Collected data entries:
= = = = =
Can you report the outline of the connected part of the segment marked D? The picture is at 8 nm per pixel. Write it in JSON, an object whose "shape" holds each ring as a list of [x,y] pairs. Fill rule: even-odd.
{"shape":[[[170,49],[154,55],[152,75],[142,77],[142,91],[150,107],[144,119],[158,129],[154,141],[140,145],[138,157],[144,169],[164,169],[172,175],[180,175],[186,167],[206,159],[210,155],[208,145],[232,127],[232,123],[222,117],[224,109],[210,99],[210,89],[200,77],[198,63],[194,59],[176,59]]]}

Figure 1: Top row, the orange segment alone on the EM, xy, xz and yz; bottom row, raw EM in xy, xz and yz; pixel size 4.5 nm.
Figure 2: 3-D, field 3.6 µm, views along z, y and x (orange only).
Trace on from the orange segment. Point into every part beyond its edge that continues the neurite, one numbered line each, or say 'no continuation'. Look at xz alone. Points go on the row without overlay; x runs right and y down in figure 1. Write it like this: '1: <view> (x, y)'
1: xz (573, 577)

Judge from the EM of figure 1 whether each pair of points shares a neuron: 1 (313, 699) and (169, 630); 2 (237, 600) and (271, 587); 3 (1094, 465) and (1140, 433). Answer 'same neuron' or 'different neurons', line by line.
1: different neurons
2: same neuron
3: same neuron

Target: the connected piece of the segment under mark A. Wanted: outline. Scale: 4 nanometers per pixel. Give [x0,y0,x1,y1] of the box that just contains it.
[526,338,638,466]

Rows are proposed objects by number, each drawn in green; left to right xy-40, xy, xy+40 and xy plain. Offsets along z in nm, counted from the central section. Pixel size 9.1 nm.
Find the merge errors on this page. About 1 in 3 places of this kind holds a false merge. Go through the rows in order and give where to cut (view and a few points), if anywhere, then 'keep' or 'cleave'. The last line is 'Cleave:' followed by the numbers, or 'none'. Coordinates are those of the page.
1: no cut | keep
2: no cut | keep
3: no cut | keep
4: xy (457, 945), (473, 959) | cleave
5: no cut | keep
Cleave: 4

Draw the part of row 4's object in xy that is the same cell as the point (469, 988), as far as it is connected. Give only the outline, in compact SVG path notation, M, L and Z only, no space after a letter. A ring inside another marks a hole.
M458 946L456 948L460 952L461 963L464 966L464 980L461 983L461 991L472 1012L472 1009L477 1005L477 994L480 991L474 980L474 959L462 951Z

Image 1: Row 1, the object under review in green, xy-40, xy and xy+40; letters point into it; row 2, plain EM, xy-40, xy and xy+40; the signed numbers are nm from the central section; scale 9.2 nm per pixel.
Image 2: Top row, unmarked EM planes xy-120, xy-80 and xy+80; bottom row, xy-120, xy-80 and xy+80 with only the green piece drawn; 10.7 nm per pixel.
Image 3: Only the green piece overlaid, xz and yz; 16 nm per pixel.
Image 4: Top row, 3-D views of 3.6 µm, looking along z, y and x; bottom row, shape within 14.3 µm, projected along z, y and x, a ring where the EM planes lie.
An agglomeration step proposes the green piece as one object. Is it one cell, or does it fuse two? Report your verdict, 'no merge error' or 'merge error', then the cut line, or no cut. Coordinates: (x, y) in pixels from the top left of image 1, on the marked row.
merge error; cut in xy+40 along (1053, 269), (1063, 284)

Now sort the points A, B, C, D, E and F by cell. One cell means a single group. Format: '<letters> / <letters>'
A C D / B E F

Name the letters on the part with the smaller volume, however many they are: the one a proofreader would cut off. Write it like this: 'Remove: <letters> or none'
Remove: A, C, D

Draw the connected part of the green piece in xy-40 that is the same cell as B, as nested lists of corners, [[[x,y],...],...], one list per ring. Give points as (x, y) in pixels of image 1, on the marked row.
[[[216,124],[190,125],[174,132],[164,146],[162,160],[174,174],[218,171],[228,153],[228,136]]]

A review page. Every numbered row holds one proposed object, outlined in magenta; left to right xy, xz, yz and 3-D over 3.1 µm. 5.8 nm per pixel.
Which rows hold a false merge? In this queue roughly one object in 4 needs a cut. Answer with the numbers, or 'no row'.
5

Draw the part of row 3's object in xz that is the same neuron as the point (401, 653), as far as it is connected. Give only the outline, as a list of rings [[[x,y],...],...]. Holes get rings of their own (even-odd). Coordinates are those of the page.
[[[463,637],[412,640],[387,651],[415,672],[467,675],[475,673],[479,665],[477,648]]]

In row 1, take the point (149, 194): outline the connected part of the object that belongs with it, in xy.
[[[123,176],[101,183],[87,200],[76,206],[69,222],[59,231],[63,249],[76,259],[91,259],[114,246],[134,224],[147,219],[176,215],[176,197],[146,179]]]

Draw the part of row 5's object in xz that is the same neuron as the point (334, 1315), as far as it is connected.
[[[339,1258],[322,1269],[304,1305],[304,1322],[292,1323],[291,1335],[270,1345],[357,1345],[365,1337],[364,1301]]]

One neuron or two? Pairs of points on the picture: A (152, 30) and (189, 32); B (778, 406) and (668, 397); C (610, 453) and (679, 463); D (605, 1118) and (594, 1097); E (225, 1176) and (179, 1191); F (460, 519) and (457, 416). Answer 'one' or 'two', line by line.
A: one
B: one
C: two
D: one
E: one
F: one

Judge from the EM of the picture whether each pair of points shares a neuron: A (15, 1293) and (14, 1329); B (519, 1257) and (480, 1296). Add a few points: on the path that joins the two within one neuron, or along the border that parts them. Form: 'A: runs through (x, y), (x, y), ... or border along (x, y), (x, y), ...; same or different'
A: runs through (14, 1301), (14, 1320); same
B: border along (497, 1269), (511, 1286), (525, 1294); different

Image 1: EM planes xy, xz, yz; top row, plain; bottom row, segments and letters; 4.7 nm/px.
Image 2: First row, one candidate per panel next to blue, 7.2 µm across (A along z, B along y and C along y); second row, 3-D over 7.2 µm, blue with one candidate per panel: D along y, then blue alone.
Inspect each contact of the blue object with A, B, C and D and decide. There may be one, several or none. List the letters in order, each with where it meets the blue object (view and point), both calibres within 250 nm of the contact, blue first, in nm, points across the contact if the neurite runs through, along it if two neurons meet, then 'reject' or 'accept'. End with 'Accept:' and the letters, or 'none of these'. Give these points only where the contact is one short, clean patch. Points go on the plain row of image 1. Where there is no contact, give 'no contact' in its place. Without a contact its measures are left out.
= = = = =
● Task requirements: Find and copy every line in the entries above where the string "proposed" occurs.

● Completed task:
Rows are proposed objects by number, each drawn in green; left to right xy-40, xy, xy+40 and xy plain. Offsets along z in nm, counted from the central section. Pixel size 9.1 nm.
A review page. Every numbered row holds one proposed object, outlined in magenta; left to right xy, xz, yz and 3-D over 3.1 µm. 5.8 nm per pixel.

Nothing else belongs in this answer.